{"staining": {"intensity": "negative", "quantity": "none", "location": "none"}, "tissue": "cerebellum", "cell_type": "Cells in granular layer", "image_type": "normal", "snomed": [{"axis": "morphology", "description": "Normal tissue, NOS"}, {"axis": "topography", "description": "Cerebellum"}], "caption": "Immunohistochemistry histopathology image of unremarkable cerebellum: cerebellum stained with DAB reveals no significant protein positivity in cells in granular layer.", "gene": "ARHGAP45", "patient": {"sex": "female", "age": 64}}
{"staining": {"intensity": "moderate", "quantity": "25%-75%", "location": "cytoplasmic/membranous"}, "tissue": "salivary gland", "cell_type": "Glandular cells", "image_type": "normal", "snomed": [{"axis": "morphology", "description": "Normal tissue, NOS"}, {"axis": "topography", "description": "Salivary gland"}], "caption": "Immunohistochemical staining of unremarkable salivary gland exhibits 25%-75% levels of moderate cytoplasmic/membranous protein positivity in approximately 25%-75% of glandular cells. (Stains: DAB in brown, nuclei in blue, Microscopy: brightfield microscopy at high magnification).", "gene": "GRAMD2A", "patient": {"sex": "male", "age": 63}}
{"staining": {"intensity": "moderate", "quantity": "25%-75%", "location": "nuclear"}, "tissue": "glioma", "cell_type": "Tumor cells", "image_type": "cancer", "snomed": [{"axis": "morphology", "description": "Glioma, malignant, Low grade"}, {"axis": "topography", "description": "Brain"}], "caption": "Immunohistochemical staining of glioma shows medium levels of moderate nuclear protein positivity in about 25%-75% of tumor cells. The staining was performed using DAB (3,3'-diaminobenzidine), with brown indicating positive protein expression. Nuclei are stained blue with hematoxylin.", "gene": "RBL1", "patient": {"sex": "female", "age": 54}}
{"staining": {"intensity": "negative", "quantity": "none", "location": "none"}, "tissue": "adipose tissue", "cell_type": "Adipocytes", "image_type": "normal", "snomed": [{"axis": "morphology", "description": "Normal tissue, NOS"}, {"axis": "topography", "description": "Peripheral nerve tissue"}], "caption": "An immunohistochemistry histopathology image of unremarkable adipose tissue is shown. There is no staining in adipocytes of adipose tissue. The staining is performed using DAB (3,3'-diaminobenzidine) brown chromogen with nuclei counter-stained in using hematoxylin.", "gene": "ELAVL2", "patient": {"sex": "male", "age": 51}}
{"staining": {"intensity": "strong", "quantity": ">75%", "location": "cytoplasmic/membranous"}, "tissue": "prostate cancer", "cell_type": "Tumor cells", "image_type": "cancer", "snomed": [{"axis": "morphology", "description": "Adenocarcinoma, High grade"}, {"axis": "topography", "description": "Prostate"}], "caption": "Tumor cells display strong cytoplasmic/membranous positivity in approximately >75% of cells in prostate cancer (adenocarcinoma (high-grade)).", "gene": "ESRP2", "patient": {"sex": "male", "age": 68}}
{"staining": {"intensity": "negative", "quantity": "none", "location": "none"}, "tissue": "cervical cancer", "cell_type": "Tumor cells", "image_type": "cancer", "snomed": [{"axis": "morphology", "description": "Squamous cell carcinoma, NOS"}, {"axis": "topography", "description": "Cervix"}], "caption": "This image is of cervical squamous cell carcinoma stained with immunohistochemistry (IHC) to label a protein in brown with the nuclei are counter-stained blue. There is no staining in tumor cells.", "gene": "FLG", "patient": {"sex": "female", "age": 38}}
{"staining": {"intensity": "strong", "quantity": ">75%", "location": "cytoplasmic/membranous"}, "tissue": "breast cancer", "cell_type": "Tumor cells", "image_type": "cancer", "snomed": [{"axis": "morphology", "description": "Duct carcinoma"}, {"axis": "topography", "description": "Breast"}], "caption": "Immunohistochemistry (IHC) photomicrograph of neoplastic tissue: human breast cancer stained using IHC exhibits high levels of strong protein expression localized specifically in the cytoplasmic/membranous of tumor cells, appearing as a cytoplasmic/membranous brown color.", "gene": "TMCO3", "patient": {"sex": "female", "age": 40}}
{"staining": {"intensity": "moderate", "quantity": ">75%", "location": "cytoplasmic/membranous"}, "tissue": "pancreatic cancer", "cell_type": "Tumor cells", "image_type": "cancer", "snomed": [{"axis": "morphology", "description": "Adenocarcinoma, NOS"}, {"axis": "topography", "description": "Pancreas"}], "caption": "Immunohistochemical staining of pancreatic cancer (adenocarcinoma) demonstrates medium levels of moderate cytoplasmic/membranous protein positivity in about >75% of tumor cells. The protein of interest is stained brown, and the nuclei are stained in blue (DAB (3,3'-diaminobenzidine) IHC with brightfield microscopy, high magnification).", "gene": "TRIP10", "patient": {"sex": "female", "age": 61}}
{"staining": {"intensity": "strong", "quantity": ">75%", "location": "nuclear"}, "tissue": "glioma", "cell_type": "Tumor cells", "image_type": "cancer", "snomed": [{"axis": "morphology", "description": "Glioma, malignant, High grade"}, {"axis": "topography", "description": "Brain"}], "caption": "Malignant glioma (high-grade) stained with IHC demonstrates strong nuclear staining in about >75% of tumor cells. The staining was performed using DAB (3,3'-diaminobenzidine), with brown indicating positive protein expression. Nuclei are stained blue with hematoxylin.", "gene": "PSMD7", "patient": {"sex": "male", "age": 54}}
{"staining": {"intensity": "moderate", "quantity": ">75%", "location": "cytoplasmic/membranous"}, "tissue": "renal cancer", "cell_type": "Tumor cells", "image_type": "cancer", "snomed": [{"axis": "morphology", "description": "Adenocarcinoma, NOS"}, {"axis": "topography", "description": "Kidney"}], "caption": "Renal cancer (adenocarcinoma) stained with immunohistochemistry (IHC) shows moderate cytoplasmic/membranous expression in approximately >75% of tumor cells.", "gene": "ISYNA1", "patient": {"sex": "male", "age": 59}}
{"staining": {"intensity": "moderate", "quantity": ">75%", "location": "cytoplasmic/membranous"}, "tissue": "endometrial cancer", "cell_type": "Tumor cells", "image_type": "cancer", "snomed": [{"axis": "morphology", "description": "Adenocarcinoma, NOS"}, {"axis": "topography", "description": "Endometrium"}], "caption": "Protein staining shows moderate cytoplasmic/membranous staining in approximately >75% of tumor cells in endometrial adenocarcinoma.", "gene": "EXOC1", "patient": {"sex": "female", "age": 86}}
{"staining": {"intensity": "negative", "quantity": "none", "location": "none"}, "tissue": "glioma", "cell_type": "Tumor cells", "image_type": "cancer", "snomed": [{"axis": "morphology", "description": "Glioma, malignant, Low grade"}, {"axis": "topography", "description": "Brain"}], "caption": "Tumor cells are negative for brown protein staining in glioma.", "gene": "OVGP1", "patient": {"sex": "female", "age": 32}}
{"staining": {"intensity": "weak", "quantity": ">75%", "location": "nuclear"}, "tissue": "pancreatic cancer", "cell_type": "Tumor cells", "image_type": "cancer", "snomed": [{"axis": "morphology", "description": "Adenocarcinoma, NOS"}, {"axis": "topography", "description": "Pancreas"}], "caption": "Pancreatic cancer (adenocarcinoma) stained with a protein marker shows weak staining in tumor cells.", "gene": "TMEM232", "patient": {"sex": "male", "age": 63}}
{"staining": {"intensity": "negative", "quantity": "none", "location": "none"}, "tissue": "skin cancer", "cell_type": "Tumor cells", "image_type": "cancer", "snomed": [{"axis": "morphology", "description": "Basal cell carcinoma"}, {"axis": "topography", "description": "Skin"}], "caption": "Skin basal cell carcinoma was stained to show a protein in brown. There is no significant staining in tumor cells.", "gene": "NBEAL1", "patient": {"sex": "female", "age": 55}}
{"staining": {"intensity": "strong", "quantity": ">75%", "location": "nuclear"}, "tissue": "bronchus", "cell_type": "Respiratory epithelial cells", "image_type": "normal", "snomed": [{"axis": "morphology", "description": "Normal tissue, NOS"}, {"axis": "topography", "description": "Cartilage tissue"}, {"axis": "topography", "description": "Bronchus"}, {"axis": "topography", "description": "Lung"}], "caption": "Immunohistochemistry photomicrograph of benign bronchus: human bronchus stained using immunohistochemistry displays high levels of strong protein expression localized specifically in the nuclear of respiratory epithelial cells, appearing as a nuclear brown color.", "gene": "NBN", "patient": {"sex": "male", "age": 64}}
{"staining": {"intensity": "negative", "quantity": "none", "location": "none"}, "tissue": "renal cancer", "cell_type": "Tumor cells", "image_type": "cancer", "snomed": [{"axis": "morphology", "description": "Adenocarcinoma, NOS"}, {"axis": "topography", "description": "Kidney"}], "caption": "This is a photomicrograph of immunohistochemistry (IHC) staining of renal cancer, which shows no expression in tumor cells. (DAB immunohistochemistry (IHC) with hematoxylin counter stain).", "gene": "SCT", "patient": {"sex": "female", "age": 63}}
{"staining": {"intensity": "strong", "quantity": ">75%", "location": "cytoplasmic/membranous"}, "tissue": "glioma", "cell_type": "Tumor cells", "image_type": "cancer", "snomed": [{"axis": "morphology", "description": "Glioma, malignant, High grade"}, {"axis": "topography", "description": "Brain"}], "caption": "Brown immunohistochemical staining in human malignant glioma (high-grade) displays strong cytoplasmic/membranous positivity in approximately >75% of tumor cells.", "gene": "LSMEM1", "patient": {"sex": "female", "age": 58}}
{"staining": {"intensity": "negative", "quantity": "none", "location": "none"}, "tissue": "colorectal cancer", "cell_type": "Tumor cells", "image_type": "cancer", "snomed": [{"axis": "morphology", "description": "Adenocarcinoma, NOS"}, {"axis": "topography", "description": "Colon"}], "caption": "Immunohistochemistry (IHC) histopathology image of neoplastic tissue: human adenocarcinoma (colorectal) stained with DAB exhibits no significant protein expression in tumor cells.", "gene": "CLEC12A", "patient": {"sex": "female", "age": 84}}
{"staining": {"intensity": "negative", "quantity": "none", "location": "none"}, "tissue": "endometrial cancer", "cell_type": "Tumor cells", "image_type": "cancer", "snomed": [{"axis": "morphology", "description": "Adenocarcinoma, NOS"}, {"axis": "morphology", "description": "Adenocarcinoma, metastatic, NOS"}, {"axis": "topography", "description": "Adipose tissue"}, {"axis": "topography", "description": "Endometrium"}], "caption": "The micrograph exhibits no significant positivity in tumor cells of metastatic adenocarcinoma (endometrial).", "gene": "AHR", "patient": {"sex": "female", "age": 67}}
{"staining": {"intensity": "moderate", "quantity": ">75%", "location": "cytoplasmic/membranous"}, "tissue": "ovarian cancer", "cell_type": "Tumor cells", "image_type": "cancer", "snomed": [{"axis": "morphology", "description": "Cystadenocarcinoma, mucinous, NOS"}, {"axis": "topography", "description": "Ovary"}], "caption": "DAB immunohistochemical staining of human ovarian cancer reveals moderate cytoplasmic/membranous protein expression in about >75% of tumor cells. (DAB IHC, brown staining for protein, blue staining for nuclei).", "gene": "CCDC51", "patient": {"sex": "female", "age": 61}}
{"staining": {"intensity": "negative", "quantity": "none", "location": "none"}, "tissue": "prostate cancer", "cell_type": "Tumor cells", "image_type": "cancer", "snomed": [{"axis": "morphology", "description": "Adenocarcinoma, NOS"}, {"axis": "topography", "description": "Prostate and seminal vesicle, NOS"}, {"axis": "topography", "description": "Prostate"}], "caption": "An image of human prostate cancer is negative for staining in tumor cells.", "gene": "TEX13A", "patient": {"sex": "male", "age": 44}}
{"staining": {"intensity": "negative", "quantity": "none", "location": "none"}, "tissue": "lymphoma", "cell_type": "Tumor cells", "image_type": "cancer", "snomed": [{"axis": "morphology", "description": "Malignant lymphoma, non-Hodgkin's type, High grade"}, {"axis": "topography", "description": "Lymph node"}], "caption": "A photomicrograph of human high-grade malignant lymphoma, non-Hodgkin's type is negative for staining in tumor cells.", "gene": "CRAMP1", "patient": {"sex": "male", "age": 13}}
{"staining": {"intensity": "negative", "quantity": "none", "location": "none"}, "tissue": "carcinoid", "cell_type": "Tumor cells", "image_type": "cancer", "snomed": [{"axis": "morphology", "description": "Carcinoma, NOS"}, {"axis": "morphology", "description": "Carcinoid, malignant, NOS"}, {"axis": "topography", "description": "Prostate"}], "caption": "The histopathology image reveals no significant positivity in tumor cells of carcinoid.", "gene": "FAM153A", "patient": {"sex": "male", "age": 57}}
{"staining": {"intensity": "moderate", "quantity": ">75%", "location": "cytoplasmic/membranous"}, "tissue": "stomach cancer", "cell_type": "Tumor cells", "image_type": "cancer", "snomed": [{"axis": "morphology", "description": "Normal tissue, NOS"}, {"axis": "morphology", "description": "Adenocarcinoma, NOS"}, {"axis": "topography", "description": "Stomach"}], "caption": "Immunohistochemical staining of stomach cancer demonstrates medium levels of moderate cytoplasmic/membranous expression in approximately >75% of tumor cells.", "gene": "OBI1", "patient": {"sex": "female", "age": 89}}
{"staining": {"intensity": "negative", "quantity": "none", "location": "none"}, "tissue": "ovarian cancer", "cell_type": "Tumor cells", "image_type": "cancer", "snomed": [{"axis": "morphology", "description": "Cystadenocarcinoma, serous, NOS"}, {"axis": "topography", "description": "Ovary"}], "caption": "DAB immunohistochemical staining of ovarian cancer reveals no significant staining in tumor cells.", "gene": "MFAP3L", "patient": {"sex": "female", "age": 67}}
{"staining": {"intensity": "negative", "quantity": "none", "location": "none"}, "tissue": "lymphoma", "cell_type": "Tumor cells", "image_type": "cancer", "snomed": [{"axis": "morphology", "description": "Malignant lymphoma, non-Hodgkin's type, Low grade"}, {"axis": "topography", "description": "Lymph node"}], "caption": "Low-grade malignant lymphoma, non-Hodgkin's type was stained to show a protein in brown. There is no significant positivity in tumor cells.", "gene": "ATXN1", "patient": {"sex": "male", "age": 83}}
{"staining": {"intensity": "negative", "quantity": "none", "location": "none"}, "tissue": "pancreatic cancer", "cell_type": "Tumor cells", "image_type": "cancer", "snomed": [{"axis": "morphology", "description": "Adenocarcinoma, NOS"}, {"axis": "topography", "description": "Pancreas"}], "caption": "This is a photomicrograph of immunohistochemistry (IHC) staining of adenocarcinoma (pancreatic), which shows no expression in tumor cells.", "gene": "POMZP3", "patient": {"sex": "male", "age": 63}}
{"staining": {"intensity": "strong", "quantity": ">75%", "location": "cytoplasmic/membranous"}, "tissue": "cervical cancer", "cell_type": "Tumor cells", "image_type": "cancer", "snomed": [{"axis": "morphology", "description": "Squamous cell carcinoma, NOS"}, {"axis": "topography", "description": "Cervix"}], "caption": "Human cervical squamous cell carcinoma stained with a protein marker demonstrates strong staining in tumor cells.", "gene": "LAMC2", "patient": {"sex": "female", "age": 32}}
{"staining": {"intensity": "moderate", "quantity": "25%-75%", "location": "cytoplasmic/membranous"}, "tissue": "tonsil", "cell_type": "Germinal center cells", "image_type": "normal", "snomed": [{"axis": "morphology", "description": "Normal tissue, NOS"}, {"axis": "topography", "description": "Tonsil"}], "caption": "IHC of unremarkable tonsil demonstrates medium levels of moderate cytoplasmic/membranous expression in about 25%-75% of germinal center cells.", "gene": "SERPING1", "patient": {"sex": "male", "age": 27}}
+---+
§ **What is needed**: What you give back should be only the lines of the records above, starting at the line with "histopathology image reveals" and ending at the line with "staining of ovarian", restated word for word.

§ **Completed exercise**:
{"staining": {"intensity": "negative", "quantity": "none", "location": "none"}, "tissue": "carcinoid", "cell_type": "Tumor cells", "image_type": "cancer", "snomed": [{"axis": "morphology", "description": "Carcinoma, NOS"}, {"axis": "morphology", "description": "Carcinoid, malignant, NOS"}, {"axis": "topography", "description": "Prostate"}], "caption": "The histopathology image reveals no significant positivity in tumor cells of carcinoid.", "gene": "FAM153A", "patient": {"sex": "male", "age": 57}}
{"staining": {"intensity": "moderate", "quantity": ">75%", "location": "cytoplasmic/membranous"}, "tissue": "stomach cancer", "cell_type": "Tumor cells", "image_type": "cancer", "snomed": [{"axis": "morphology", "description": "Normal tissue, NOS"}, {"axis": "morphology", "description": "Adenocarcinoma, NOS"}, {"axis": "topography", "description": "Stomach"}], "caption": "Immunohistochemical staining of stomach cancer demonstrates medium levels of moderate cytoplasmic/membranous expression in approximately >75% of tumor cells.", "gene": "OBI1", "patient": {"sex": "female", "age": 89}}
{"staining": {"intensity": "negative", "quantity": "none", "location": "none"}, "tissue": "ovarian cancer", "cell_type": "Tumor cells", "image_type": "cancer", "snomed": [{"axis": "morphology", "description": "Cystadenocarcinoma, serous, NOS"}, {"axis": "topography", "description": "Ovary"}], "caption": "DAB immunohistochemical staining of ovarian cancer reveals no significant staining in tumor cells.", "gene": "MFAP3L", "patient": {"sex": "female", "age": 67}}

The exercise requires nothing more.